One of my criticisms of The Prince of Knaves was that Natier’s double life, as a palace nobleman all day and a street thief all night, would be unrealistically exhausting. Aalto deflects this criticism here with frequent mentions of, “After the long day he’d had, Natier didn’t think it possible, but he was no longer tired. A new, brisk energy permeated him.” (p. 27), and, “Again, Natier resisted the overwhelming urge to fall asleep.” (p. 39)
Aalto also makes Natier’s double-life more plausible by hints of an irresistible personality urge:
If his father found out about his night-time activities, the consequences could be severe; he could even lose his inheritance. On the other paw, something about the adrenaline rush that came with being a thief felt simply indescribable. Rivard took another deep breath and approached the ledger. (p. 30)

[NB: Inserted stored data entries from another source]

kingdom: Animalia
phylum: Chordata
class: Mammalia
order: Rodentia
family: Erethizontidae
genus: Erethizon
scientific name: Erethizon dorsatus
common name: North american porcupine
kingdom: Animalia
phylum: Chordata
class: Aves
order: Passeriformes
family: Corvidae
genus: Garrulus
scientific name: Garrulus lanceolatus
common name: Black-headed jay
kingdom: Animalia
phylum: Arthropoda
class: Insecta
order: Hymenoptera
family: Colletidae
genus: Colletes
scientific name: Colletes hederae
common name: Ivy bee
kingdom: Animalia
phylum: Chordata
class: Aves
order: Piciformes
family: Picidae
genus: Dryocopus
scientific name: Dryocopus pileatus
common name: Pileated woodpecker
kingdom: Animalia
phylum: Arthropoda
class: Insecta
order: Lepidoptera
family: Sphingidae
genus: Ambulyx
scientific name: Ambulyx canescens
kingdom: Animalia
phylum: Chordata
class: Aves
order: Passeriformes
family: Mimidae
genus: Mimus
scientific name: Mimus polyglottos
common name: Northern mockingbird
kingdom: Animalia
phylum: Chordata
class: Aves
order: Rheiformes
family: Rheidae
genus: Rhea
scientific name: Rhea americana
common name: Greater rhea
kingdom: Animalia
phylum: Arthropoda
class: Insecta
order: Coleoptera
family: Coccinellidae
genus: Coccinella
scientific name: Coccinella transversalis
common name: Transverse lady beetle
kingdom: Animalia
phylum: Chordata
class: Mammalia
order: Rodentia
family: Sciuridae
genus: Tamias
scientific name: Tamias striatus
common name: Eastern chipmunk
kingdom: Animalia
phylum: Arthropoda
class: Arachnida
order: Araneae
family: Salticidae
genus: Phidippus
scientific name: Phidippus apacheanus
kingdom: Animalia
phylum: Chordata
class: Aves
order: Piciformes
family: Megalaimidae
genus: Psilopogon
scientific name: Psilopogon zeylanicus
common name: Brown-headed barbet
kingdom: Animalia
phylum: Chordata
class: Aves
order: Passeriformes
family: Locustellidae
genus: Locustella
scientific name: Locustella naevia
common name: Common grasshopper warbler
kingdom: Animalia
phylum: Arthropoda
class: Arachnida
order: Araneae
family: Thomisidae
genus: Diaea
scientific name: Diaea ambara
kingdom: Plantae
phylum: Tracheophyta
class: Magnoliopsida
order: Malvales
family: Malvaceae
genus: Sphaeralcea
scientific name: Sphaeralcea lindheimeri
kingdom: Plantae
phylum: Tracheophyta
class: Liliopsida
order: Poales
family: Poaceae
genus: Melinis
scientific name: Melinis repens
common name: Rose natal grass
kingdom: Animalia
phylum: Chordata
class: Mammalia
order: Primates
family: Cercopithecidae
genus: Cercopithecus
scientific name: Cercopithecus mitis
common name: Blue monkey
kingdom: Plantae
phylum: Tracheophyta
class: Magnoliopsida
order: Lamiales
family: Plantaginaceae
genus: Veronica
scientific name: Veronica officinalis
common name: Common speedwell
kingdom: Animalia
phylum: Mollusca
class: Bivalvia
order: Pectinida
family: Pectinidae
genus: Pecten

Criticisms … Aside from the first-page off-stage mention of Natier’s mother, there is not a single female in the book. The all-male cast reduces this from an adult story to a boys’-adventure tale. Natier is moved from a room with his childhood toys to one without them, and suddenly he’s an adult overnight. His new room contains a forgotten Secret Passage that nobody else knows about, but which he stumbles across in about five minutes. His new night life as a member of the thieves’ guild seems about as dangerous as little boys playing pirate; it’s a shock when somebody actually gets killed. The cryptic mentions of the offstage mission on which Natier’s mother is killed are never explained. (Is Aalto saving this for another book?) Rabbit Valley’s proofreading is inconsistent, too. There are few misspellings, but the title varies between The Streets of His City and Streets of His City, and The Streets of His City and Other Stories and Streets of His City and Other Tales. There is no Table of Contents or running title heads on the pages, making it difficult for the reader to tell where one story ends and another begins.
The Streets of His City and Other Stories is not perfect, but its virtues far outweigh its defects. Unless you are put off by scenes of male homosexual romance, you should enjoy this book.